Both the House and the Senate would need to pass resolutions to hold a Joint Session of Congress prior to the president coming to Capitol Hill to deliver the annual address, CNN reports. As House Speaker, Pelosi control the chamber’s proceedings and would have to call for a vote for the president’s visit to the Capitol.

“Again, I look forward to welcoming you to the House on a mutually agreeable date for this address when government has been opened,” Pelosi's letter concluded.

After receiving Pelosi’s letter, Trump told reporters at the White House he was “not surprised” by Pelosi’s decision to rescind her invitation.

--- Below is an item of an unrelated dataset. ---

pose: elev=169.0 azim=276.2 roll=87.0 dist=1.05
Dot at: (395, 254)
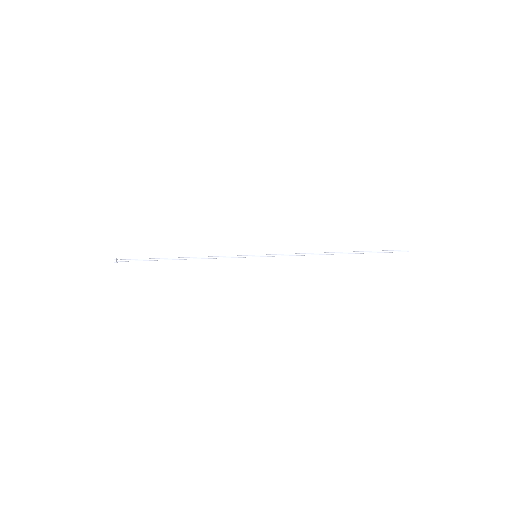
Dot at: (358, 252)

“I’m not surprised. It’s really a shame what’s happening with the Democrats, they’ve become radicalized,” Trump said when he was asked for a response to the speaker’s letter during a photo-op in the Roosevelt Room.

“The State of the Union has been canceled by Nancy Pelosi because she doesn’t want to hear the truth, she doesn't want the American people to hear what's going on,” Trump later said. “Now Nancy Pelosi, or Nancy as I call her, she doesn’t want to hear the truth and she doesn't want to hear the American people to hear the truth,” Trump said.

“I think that’s a great blotch on the great country we all love, it's a great, great horrible mark. I don't believe it's ever happened before,” Trump said. “It’s always good to be part of history but this is a negative part of history. This is where people are afraid to open up and say what's going on.”

Pelosi, according to ABC News, had initially invited Trump to deliver the State of the Union address in a letter on January 3rd, after the government shutdown began on December 22nd of last year. As the government shutdown continued on, Pelosi wrote again to Trump, urging him to postpone the address due to security concerns since the law enforcement agencies tasked with protecting the Capitol during the address had been affected by the shutdown.

The Department of Homeland Security later dismissed those concerns, saying its agents had been preparing for this event for months and would be prepared whether the government was still shut down or not, CNN reports.

The president pushed the point on Wednesday, saying, “I just got back from Iraq. I was very safe in Iraq and I felt very safe. We had great, great security. If we can handle Iraq, we can handle the middle of Washington in a very, very spectacular building in a beautiful room, that we should be in and that's where it's been for a very long time.”

According to ABC News, Trump had still planned on delivering his State of the Union address at the Capitol as of Wednesday, writing in a new letter to Pelosi that he would be “honoring your invitation, and fulfilling my Constitutional duty, to deliver important information to the people and Congress of the United States of America regarding the State of our Union.”

“I look forward to seeing you on the evening on January 29th in the Chamber of the House of Representative,” Trump concluded his message. “It would be so very sad for our Country if the State of the Union were not delivered on time, on schedule, and very importantly, on location!”

Returning to the Capitol on Wednesday afternoon, Pelosi reiterated that Trump was not welcome at the Capitol until after the government had been reopened.

“I still make the offer: let's work together on a mutually agreeable date, as the original date was, mutually agreeable, so we can welcome him properly to the Capitol,” Pelosi said.